Other revenue offsets in the bill would:

- Subject certain S-corporation income to employment taxes and clarify that individuals engaged in professional services businesses may not avoid employment taxes by routing earnings through a limited partnership or limited liability company (estimated 10-year revenue gain: $11.25 billion).

- Treat distributions of debt securities in a tax-free spin-off transaction in the same manner as distributions of cash or other property (estimated 10-year revenue gain: $255 million).

- Repeal the boot-within-gain limitation in the case of any reorganization transaction if the exchange has the effect of the distribution of a dividend, and ensure that an appropriate amount of earnings is taken into account in determining the amount of the dividend (estimated 10-year revenue gain: $510 million). A manager's amendment to the bill released May 26 clarifies that the Treasury Department may add to the types of reorganizations in which the earnings and profits of each party to the transaction are taken into account in determining dividend treatment.

- Increase the required corporate estimated tax payments factor for corporations with assets of $1 billion or more by 36 percentage points for payments due in July, August, and September of 2015, with an offsetting reduction in 2016 (estimated revenue gain: $21.23 billion in 2015, revenue neutral over 10 years). The bill as introduced would have increased the required payments factor by 30.5 percentage points; the higher rate reflects a change made in the manager's amendment.

- Increase the Oil Spill Liability Trust Fund tax to 34 cents per barrel (sunset December 31, 2020), and increase the single-incident expenditure caps for the trust fund (estimated 10-year revenue gain: $11.78 billion). The original version of the bill would have increased the tax to 32 cents per barrel; the higher rate reflects a change made in the manager's amendment. The rate under current law is 8 cents per barrel.

- Ease pension funding requirements for certain cash-strapped companies that offer defined benefit plans (estimated 10-year revenue gain: $2 billion).


Incentives

Notable business provisions that would be extended under the bill include, among others, the research and experimentation tax credit, the New Markets Tax Credit, 15-year straight-line cost recovery for qualified leasehold improvements, the exception for active financing income under subpart F, and lookthrough treatment of payments between related controlled foreign corporations.

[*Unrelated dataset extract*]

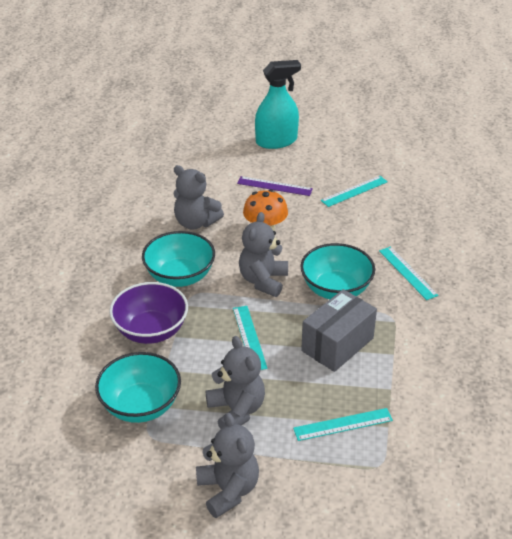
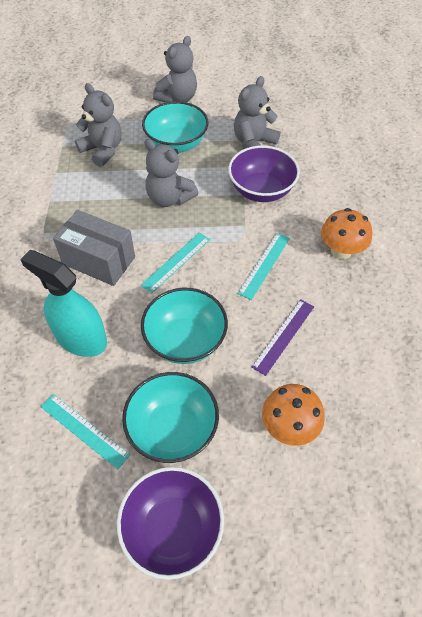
orange mushroom: [243,189,288,231] = 1 -> [262,384,325,446] [321,208,372,259] = 2
purple bowl: [109,282,188,344] = 1 -> [117,467,224,580] [228,146,300,202] = 2
turquoise ruler: [233,306,268,370] [293,408,393,441] [321,176,388,207] [379,247,438,300] = 4 -> [41,394,130,469] [141,232,210,293] [238,233,290,300] = 3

Among the individual incentives extended under the bill are the itemized deduction for state and local general sales taxes, the additional standard deduction for state and local real property taxes, and the above-the-line deduction for qualified tuition and related expenses. The deduction for qualified tuition expenses was modified in the manager's amendment to provide that it would not be available to taxpayers who would have received a greater tax benefit under the Hope Scholarship and Lifetime Learning credits.

The bill also would extend an array of charitable-giving provisions and infrastructure and economic development tax incentives.


Changes likely in the Senate

Senate Majority Leader Harry Reid, D-Nev., said May 28 that his chamber intends to amend the bill after the recess, but did not discuss specific changes. Several Senate Democrats as well as Republicans, however, have supported exempting venture capital firms from the carried interest provision.

Based on reactions as the current bill moved through the House, Senate leaders also may feel pressure in the coming days to revisit a carried interest provision that would require gain recognized on the disposition of an investment service partnership interest to be treated as ordinary.

For its part, the business community has voiced concern about the foreign tax credit provisions, noting that several have not been offered in previous legislation or debated by congressional taxwriters in public hearings, and that the retroactive effective dates would impose compliance burdens on taxpayers.